_EXCERPTED PASSAGE:_

- Opening Delimiter -

# # Interior Coordinates Interior coordinates in the Mandelbrot set (2013) derives an algorithm for calculating interior coordinates $$b$$, and it turned out that only periods that are “partials” (corresponding to atom domains) need be considered:

• For each period p, starting from 1 and increasing:
• If $$|F^p(0, c)|$$ reaches a new minimum:
• Find $$z_0$$ such that $$F^p(z_0,c)=z_0$$ using Newton’s method in one complex variable (“attractor”, with initial guess $$F^p(0,c)$$);

• Find $$b =\frac{\partial}{\partial z} F^p(z_0,c)$$;

• If $$|b| \le 1$$ then return $$b$$, otherwise continue with the next $$p$$.

- Closing Delimiter -

Counting comprehension data:
- Opening Delimiter -

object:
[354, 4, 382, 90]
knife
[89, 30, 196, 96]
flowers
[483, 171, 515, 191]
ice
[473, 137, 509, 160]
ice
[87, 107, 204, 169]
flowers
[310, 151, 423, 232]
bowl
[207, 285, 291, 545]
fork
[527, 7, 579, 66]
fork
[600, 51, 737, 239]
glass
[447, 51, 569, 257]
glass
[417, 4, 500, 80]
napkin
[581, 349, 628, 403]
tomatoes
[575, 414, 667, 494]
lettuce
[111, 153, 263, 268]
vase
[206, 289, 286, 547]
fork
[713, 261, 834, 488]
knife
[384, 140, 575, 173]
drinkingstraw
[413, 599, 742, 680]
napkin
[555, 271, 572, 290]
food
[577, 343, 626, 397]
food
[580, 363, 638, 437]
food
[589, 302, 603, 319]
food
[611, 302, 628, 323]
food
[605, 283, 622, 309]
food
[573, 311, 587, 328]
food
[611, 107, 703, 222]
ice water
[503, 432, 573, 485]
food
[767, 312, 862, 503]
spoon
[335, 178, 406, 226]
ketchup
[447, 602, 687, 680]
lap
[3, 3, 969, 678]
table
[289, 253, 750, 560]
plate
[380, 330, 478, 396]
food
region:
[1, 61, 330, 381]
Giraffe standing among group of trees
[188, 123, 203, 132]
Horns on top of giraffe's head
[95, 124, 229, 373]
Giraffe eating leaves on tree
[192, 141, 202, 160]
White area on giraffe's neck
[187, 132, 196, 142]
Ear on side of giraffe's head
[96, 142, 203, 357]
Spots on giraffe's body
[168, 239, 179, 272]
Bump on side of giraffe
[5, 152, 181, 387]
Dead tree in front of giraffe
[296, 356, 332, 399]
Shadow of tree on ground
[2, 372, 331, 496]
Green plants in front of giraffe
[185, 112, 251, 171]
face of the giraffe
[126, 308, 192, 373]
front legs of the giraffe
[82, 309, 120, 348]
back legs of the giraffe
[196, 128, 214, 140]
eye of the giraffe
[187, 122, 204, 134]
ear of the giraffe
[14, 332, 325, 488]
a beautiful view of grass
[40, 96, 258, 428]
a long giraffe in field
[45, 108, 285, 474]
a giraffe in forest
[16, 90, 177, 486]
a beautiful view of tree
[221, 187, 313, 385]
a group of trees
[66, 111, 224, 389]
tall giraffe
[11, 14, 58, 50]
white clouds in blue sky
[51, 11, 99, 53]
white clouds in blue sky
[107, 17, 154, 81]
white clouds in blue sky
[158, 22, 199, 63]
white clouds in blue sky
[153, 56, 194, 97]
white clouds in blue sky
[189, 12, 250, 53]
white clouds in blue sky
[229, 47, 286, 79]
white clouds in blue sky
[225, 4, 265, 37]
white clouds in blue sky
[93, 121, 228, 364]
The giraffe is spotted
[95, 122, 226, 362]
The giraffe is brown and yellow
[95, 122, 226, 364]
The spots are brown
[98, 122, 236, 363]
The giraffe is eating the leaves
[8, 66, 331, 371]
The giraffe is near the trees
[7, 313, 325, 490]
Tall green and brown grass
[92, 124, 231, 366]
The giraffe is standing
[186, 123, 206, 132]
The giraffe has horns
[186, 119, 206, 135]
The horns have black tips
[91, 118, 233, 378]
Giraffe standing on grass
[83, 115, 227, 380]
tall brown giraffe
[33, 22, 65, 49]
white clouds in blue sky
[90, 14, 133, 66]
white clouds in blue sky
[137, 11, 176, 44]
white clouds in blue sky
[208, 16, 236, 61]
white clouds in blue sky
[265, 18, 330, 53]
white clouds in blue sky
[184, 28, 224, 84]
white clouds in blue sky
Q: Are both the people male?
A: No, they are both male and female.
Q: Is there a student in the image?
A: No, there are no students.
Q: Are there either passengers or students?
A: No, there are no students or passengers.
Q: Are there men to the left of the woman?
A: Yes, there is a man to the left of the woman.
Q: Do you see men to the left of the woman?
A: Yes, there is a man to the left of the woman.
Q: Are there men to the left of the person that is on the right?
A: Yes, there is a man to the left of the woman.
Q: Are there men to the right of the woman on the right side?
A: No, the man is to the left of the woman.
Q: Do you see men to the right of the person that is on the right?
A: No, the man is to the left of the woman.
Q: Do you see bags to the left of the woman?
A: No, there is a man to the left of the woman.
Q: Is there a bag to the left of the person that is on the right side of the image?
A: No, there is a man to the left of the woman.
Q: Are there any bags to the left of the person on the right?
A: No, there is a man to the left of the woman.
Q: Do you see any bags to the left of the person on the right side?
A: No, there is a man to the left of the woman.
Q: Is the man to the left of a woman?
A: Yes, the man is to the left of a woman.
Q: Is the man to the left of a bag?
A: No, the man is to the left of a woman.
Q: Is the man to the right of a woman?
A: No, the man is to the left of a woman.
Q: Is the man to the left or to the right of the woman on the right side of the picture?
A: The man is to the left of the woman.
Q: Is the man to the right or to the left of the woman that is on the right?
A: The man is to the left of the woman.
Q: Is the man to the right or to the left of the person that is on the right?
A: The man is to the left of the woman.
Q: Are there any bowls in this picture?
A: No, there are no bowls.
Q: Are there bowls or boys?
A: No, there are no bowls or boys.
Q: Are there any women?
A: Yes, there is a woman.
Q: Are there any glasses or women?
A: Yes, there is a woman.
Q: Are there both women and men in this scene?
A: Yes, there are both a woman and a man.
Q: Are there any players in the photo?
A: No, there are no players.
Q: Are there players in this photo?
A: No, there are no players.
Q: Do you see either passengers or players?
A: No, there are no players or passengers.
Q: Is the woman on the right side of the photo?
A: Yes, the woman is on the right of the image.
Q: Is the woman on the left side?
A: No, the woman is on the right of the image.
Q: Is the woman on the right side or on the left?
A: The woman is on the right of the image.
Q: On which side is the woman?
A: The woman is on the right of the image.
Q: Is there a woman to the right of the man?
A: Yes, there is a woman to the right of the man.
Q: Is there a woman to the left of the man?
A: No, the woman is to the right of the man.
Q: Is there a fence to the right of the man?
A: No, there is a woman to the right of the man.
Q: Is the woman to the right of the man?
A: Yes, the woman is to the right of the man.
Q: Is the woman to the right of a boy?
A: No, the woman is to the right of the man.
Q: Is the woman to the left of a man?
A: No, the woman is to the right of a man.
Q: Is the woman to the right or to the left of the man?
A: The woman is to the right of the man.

- Closing Delimiter -
- Opening Delimiter -

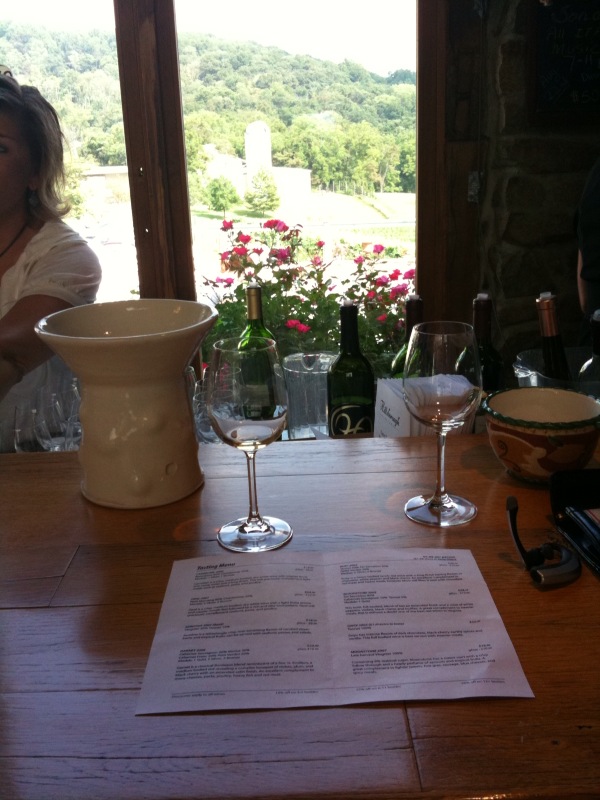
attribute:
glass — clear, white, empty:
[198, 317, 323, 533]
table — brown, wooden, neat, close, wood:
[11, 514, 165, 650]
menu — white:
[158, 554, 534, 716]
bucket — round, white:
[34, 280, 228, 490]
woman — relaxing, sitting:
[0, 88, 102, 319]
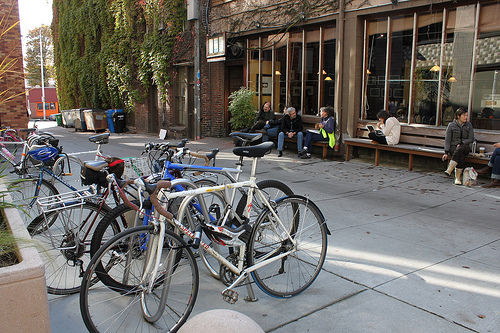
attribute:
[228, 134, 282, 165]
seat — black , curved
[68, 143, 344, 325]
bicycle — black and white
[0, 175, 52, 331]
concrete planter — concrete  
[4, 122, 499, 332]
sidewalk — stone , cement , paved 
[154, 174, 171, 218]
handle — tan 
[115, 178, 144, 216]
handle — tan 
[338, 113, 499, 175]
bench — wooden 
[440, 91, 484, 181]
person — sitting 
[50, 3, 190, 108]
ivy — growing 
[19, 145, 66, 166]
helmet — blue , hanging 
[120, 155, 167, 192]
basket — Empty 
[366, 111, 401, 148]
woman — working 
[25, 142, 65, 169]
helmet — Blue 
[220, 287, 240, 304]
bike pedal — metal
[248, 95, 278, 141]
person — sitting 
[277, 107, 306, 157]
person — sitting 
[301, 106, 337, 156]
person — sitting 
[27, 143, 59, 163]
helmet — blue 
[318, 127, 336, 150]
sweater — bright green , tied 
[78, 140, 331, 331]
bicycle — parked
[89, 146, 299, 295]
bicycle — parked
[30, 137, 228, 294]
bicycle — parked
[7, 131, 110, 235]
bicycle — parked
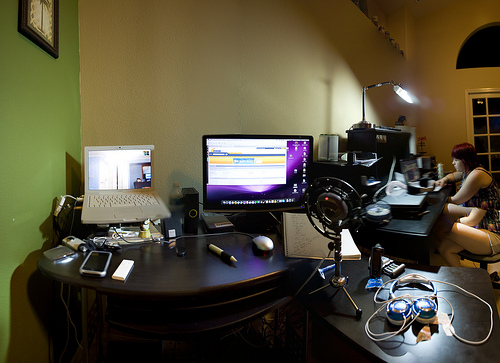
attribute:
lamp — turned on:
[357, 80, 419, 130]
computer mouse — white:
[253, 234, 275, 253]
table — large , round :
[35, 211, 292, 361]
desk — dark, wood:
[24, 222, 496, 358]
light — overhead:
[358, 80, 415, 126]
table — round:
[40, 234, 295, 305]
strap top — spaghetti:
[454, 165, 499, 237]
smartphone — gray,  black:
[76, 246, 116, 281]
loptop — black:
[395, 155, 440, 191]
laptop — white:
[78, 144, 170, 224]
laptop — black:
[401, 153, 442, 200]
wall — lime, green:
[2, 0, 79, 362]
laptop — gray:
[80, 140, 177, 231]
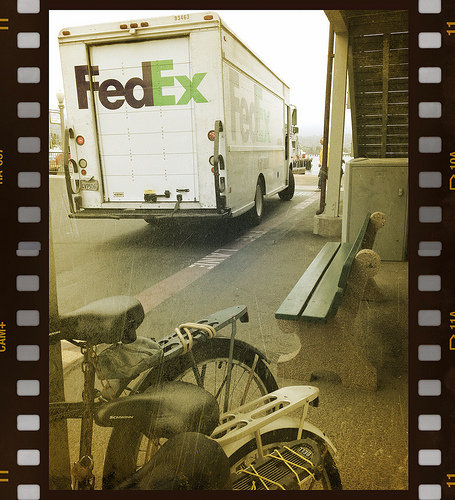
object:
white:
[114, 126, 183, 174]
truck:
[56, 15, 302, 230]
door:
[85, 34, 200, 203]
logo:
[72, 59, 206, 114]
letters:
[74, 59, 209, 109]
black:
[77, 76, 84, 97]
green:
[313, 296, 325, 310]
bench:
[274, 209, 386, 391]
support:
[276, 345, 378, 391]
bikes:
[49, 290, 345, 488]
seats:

- Closing Delimiter -
- Opening Delimiter -

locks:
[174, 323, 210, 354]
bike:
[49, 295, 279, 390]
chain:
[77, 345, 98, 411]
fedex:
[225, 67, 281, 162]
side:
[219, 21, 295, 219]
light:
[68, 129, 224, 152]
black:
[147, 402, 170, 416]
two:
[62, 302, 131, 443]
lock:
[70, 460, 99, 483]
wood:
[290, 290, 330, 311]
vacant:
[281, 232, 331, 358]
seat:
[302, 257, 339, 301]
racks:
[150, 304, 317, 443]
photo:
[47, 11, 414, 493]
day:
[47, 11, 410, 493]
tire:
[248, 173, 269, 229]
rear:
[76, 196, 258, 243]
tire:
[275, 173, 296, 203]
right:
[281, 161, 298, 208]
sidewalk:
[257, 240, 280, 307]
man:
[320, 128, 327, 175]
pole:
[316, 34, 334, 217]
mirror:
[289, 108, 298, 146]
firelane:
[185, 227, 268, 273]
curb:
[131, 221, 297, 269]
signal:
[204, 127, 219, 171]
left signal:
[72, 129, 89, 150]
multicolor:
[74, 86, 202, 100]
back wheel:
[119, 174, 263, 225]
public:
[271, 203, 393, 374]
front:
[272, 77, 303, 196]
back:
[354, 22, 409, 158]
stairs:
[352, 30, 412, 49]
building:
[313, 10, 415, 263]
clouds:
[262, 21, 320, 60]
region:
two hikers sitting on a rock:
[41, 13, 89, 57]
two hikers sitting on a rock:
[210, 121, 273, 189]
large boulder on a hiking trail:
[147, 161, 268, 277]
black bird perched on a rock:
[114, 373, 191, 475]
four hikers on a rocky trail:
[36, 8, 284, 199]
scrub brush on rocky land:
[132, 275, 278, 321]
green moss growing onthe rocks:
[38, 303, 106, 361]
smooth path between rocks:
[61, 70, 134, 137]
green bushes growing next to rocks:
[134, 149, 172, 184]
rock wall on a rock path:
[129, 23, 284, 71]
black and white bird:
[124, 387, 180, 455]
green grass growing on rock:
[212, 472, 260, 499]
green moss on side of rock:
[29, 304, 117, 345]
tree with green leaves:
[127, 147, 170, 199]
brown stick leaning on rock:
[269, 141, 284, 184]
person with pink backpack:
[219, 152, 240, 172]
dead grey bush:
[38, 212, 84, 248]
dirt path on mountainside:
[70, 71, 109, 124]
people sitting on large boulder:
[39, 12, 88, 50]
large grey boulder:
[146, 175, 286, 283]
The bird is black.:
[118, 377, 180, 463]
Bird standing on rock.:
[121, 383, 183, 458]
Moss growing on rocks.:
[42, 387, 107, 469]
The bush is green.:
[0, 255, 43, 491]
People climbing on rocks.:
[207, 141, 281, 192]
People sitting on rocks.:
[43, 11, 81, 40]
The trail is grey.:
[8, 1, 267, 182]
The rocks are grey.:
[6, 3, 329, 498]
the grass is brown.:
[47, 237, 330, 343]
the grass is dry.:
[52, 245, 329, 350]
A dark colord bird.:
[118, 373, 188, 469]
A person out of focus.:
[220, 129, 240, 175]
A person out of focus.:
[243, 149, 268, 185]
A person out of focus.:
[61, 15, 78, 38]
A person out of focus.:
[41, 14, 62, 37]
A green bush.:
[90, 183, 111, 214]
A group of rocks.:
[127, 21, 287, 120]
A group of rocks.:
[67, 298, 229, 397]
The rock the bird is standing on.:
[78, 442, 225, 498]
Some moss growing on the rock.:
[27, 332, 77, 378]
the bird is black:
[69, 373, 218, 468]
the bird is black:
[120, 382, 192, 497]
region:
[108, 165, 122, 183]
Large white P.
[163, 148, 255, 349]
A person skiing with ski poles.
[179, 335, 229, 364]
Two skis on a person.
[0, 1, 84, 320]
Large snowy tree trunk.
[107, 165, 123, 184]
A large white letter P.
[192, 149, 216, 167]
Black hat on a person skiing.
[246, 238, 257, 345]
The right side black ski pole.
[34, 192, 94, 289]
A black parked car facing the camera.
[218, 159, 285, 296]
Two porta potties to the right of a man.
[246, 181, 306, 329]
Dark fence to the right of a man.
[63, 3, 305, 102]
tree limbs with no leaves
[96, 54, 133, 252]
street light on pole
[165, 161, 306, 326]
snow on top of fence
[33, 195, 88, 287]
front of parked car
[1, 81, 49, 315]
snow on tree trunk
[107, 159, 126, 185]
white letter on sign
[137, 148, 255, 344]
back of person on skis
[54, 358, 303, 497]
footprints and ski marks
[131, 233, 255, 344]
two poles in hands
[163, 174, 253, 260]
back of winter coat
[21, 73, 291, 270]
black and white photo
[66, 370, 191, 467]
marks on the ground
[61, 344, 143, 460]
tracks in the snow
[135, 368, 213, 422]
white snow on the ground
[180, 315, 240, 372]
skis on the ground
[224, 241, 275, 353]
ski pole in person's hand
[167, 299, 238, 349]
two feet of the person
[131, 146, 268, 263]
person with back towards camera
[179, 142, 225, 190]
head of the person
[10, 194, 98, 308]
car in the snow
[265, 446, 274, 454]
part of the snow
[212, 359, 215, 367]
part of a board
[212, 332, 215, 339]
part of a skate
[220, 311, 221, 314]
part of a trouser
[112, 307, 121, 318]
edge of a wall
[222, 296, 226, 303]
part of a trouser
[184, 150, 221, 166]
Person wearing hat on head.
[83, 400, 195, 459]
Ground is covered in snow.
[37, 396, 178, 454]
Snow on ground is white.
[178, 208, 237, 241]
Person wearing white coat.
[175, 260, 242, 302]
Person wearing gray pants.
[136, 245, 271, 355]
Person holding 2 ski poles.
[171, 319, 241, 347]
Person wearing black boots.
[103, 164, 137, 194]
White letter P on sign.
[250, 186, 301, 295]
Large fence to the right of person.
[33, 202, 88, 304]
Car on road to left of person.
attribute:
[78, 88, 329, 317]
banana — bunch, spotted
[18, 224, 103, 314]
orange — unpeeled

- Closing Delimiter -

_EXERCISE TASKS:_
- 1) Answer these questions about the interior coordinates passage:
(a) Which periods need to be considered?
(b) What is the initial guess for the Newton's method step?
(c) Under what condition is $$b$$ returned?
- 2) Extend the text on interior coordinates in the Mandelbrot set, picking up after its final step.

_SOLVED TASKS:_
- 1)
(a) Only periods that are "partials," corresponding to atom domains.
(b) $$F^p(0,c)$$
(c) When $$|b| \le 1$$

- 2)
## # 1 C99 Code

#include <complex.h>

double _Complex m_interior_coordinates
(int N, int M, double _Complex c)
{
double _Complex z = 0;
double mz = 1.0 / 0.0;
for (int n = 0; n < N; ++n)
{
z = z * z + c;
double zp = cabs(z);
if (zp < mz)
{
mz = zp;
double _Complex w = m_attractor(z, n, c, M);
double _Complex dw = 1;
for (int m = 0; m < n; ++m)
{
dw = 2 * w * dw;
w = w * w + c;
}
if (cabs(dw) <= 1)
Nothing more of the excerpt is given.